La presidente della camera aveva avvertito già da qualche giorno i gruppi che l’eventuale richiesta di fiducia sarebbe stata dichiarata ammissibile. Facendola cioè prevalere sul diritto della minoranza a chiedere il voto segreto sulla legge elettorale. Boldrini, in un’aula immediatamente accesa dalle proteste, ha risolto la questione spiegando che anche la soluzione opposta, cioè escludere la fiducia quando è possibile lo scrutinio segreto, «può avere una sua logica». Ma perché sia praticabile, ha deciso, bisognerà aspettare che venga modificato il regolamento. E allora i voti segreti sull’Italicum saranno tre, uno per ogni articolo che compone la legge con l’eccezione dell’articolo 3. La spiegazione è semplice: su quell’articolo non ci sono emendamenti.
Ammessa la fiducia, la presidenza della camera ha concesso un contentino alle minoranze che somiglia molto alla classica beffa. Il «lodo Iotti», con il quale dal 1980 viene lasciata la possibilità ai presentatori degli emendamenti e solo a loro di illustrare (per 30 minuti) le proposte di modifica, anche sapendo che non saranno messe in votazione proprio perché è stata chiesta la fiducia. In questo caso è una beffa, perché abitualmente l’unico obiettivo degli interventi a vuoto è quello di allungare i tempi dell’approvazione finale della legge.
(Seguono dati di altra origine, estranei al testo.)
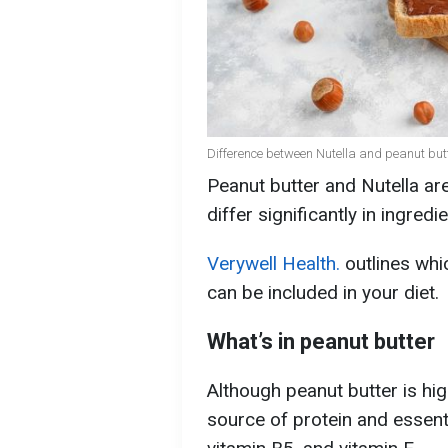
Difference between Nutella and peanut butt
Peanut butter and Nutella are
differ significantly in ingredi
Verywell Health.
outlines whic
can be included in your diet.
What’s in peanut butter
Although peanut butter is high 
source of protein and essent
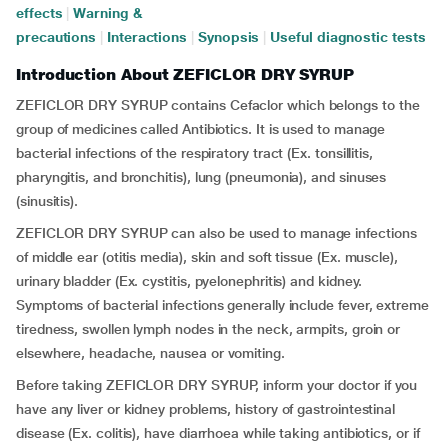
effects
|
Warning &
precautions
|
Interactions
|
Synopsis
|
Useful diagnostic tests
Introduction About ZEFICLOR DRY SYRUP
ZEFICLOR DRY SYRUP contains Cefaclor which belongs to the
group of medicines called Antibiotics. It is used to manage
bacterial infections of the respiratory tract (Ex.
tonsillitis,
pharyngitis, and bronchitis), lung (pneumonia), and sinuses
(sinusitis).
ZEFICLOR DRY SYRUP can also be used to manage infections
of middle ear (otitis media), skin and soft tissue (Ex. muscle),
urinary bladder (Ex. cystitis, pyelonephritis) and kidney.
Symptoms of bacterial infections generally include fever, extreme
tiredness, swollen lymph nodes in the neck, armpits, groin or
elsewhere, headache, nausea or vomiting.
Before taking ZEFICLOR DRY SYRUP, inform your doctor if you
have any liver or kidney problems, history of gastrointestinal
disease (Ex. colitis), have diarrhoea while taking antibiotics, or if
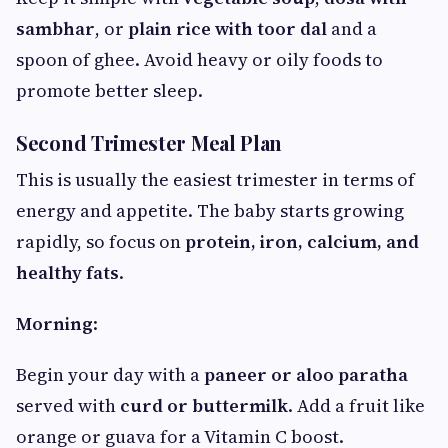
sambhar
, or
plain rice with toor dal
and a
spoon of ghee. Avoid heavy or oily foods to
promote better sleep.
Second Trimester Meal Plan
This is usually the easiest trimester in terms of
energy and appetite. The baby starts growing
rapidly, so focus on
protein, iron, calcium, and
healthy fats
.
Morning
:
Begin your day with a
paneer or aloo paratha
served with
curd or buttermilk
. Add a fruit like
orange or guava for a Vitamin C boost.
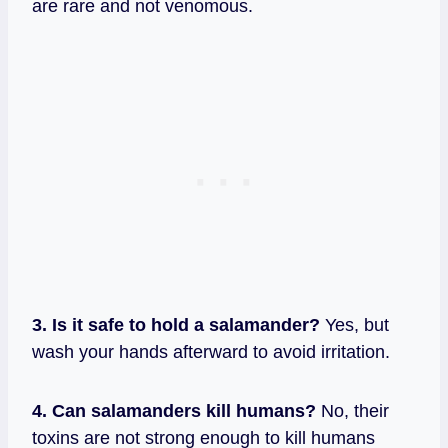
are rare and not venomous.
3. Is it safe to hold a salamander?
Yes, but
wash your hands afterward to avoid irritation.
4. Can salamanders kill humans?
No, their
toxins are not strong enough to kill humans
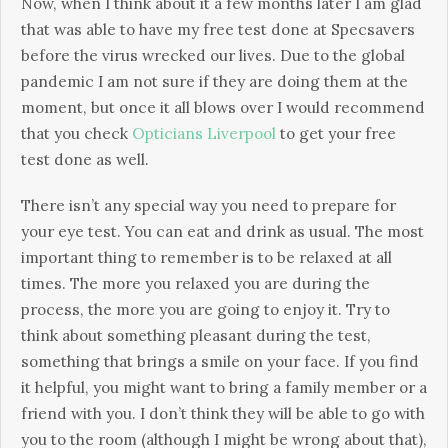
Now, when I think about it a few months later I am glad
that was able to have my free test done at Specsavers
before the virus wrecked our lives. Due to the global
pandemic I am not sure if they are doing them at the
moment, but once it all blows over I would recommend
that you check
Opticians Liverpool
to get your free
test done as well.
There isn’t any special way you need to prepare for
your eye test. You can eat and drink as usual. The most
important thing to remember is to be relaxed at all
times. The more you relaxed you are during the
process, the more you are going to enjoy it. Try to
think about something pleasant during the test,
something that brings a smile on your face. If you find
it helpful, you might want to bring a family member or a
friend with you. I don’t think they will be able to go with
you to the room (although I might be wrong about that),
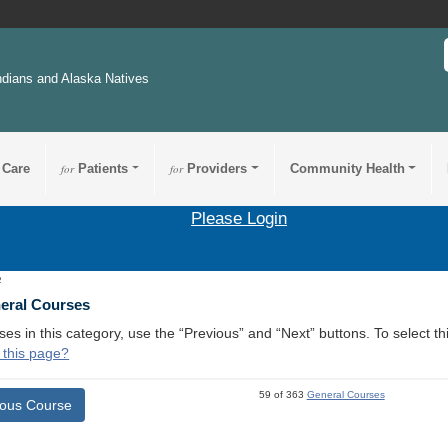
ndians and Alaska Natives
 Care
for
Patients
for
Providers
Community Health
Please Login
2
neral Courses
ses in this category, use the “Previous” and “Next” buttons. To select 
 this page?
59 of 363
General Courses
ious Course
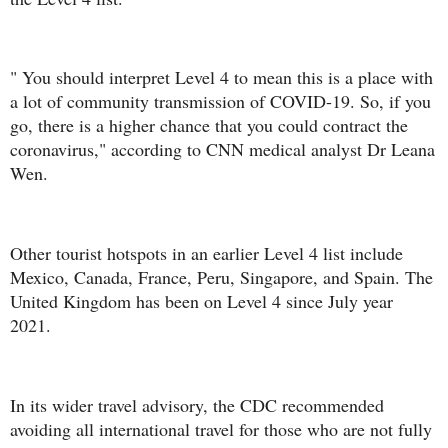
" You should interpret Level 4 to mean this is a place with
a lot of community transmission of COVID-19. So, if you
go, there is a higher chance that you could contract the
coronavirus," according to CNN medical analyst Dr Leana
Wen.
Other tourist hotspots in an earlier Level 4 list include
Mexico, Canada, France, Peru, Singapore, and Spain. The
United Kingdom has been on Level 4 since July year
2021.
In its wider travel advisory, the CDC recommended
avoiding all international travel for those who are not fully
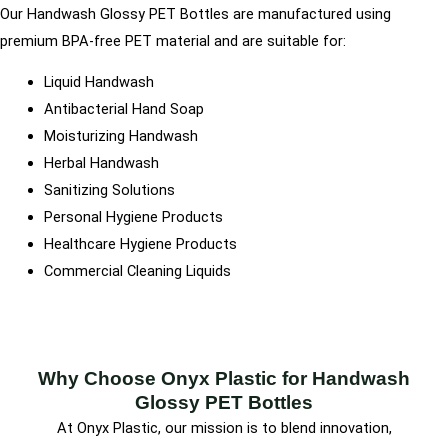
Our Handwash Glossy PET Bottles are manufactured using
premium BPA-free PET material and are suitable for:
Liquid Handwash
Antibacterial Hand Soap
Moisturizing Handwash
Herbal Handwash
Sanitizing Solutions
Personal Hygiene Products
Healthcare Hygiene Products
Commercial Cleaning Liquids
Why Choose Onyx Plastic for Handwash
Glossy PET Bottles
At Onyx Plastic, our mission is to blend innovation,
Il «lodo» è stato appunto inventato durante la conversione di un decreto legge, e da allora ha rappresentato lo scotto da pagare per un governo che chiede subito la fiducia perché ha un decreto che rischia di scadere. L’Italicum non è un decreto ed è urgente solo perché così lo presenta Renzi. Ieri pomeriggio, dopo i primi interventi, le opposizioni hanno capito l’inutilità di intervenire su emendamenti che il governo non farà votare. E la seduta della camera di questa mattina è stata addirittura cancellata. Si parte subito con il primo referendum sul governo, alle 13.45, poi nel pomeriggio gli altri due. Sì o no, «non c’è cosa più democratica».